● Exercise
What is needed is a faithful transcription of all the data below, pictures excluded.

───── Study material

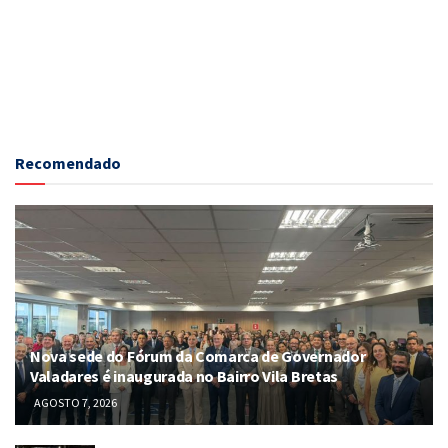
Recomendado
Nova sede do Fórum da Comarca de Governador
Valadares é inaugurada no Bairro Vila Bretas
AGOSTO 7, 2026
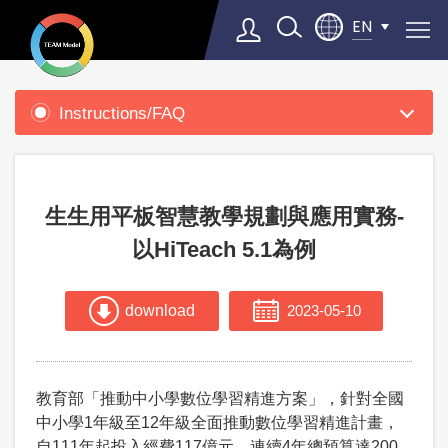
EN
Product
Support
Instructions/FAQ
Select Language
▼
生生用平板智慧教學規劃與應用實務-
以HiTeach 5.1為例
download
2023-05-10
教育部「推動中小學數位學習精進方案」，針對全國
中小學1年級至12年級全面推動數位學習精進計畫，
自111年起投入經費117億元，連續4年總預算達200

──────────

● Task output
Recomendado
Nova sede do Fórum da Comarca de Governador
Valadares é inaugurada no Bairro Vila Bretas
AGOSTO 7, 2026
EN
Product
Support
Instructions/FAQ
Select Language
▼
生生用平板智慧教學規劃與應用實務-
以HiTeach 5.1為例
download
2023-05-10
教育部「推動中小學數位學習精進方案」，針對全國
中小學1年級至12年級全面推動數位學習精進計畫，
自111年起投入經費117億元，連續4年總預算達200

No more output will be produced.